PALADIN PERSPECTIVES: Commissioning Your Engineering Career
By Candice Rogers, Paladin, Inc.
There is a new wave of talent entering the engineering field and our company is fortunate to be adding their energy and insights to our efforts to make buildings work as designed and desired. One of those is Jacob Duncan, a proud Kentucky Wildcat (class of 2015) who has become a strong contributor to our commissioning (Cx) efforts. If his enthusiasm is any indicator, the future of our profession is bright.
Q: What drew you to engineering in the first place?
A: In high school, I didn’t know much about studying engineering, but math and science had always come fairly easily to me. When I took physics my senior year, the light came on because it was applied math with a problem solving element. I liked engineering’s promise to help me dissect an idea, research a topic, figure out an answer then apply it.
Q: Did you take any commissioning classes in college?
A: I didn’t really hear much about Cx in college—my friends in Architecture heard a little more about it—but, unless you stumble across it at an internship, you’re not likely to hear a lot about it. College didn’t leave me unprepared, though. For example, the theory on thermodynamics, fluid dynamics, and heat transfer that I picked up in my college career keeps popping up in our projects and the technical writing and testing techniques I learned get used almost every day.

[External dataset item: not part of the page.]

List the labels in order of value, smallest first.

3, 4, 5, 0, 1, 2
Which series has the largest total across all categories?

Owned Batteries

Q: What caused you to explore commissioning as a discipline?
A: Bottom line, I love the variety of challenges and experiences that come from spending time in the field. After a design internship in a cubicle farm that almost killed my soul, I decided I needed diversity in my days. I love how Cx allows me to see the real application of what we’re working on, how it’s installed, and how the equipment really works. Throw in the chance to learn the ropes from an engineering legend like Dick Burks and you have a pretty great setup.

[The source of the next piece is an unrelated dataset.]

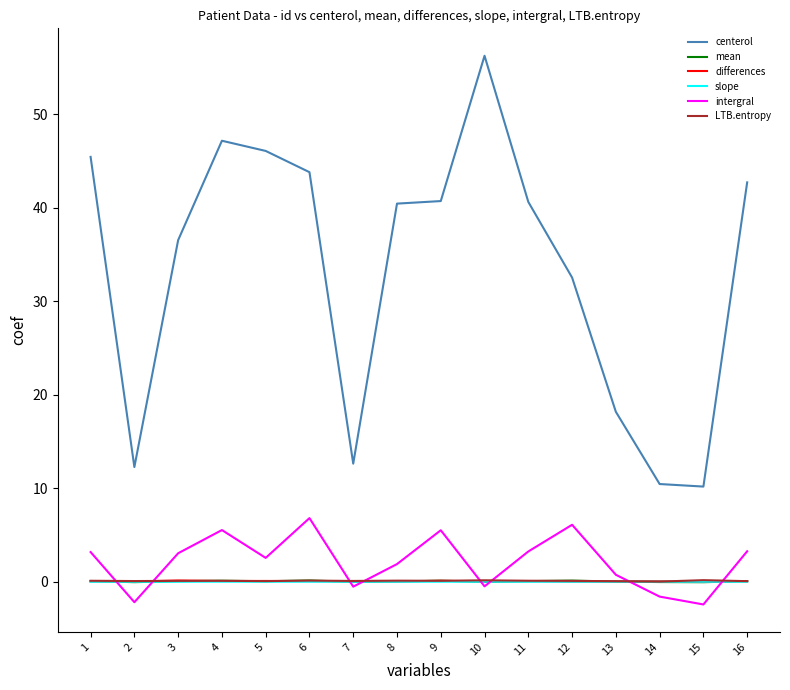

The differences series shows 0.0 at 14. True or false?

True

Q: What is your typical workday like?
A: There really is no such thing as a typical workday in our profession. One day I’ll be in the field performing functional tests, the next I’ll be in a meeting resolving project issues and the day after that I’ll be at my laptop building closeout documents so owners know how to run their buildings. I’ve also done a little design work, a little controls work and even more testing. We’ll be testing 400 air terminal boxes in our next project, so I’ll be plenty busy.

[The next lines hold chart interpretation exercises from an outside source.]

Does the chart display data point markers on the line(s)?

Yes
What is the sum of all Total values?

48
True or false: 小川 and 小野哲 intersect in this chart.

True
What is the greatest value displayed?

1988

Q: What’s the most important lesson about Cx you’ve learned so far?
A: The number one lesson on commissioning is GET STARTED EARLY. If you don’t start the testing and review process until a building is done, you are buying the owner a whole raft of problems. That’s why we’re a regular, maybe even annoying, presence on our job sites from day one, because we believe in checking, fixing and re-checking things. Done right, the Cx discipline helps create a culture of mutual accountability and respect that makes fixes in real time and helps every single company on a project strengthen their professional reputation.
Q: What do you enjoy the most about Cx?
A: I enjoy the one-on-one time we get with owners, architects, engineers and contractors, and the fact our discipline and our data give us the freedom, the obligation to speak the truth. Plus, I really like the experience of seeing a building owner genuinely pleased when his or her building works as designed and desired. It’s very gratifying.
Q: How has the commissioning discipline affected you personally?
A: Earlier, I mentioned that Cx isn’t necessarily a coherent course of study at most colleges, for most undergraduates, so we are on the hook to essentially commission our own career. Each student needs to test their assumptions, build a course plan that fleshes out his or her grasp of the fundamentals like thermodynamics then seek out work experience that lets you get your hands dirty. You have to be the one who pulls your own academic and professional career together and the commissioning mindset is the best way to keep yourself on track to success.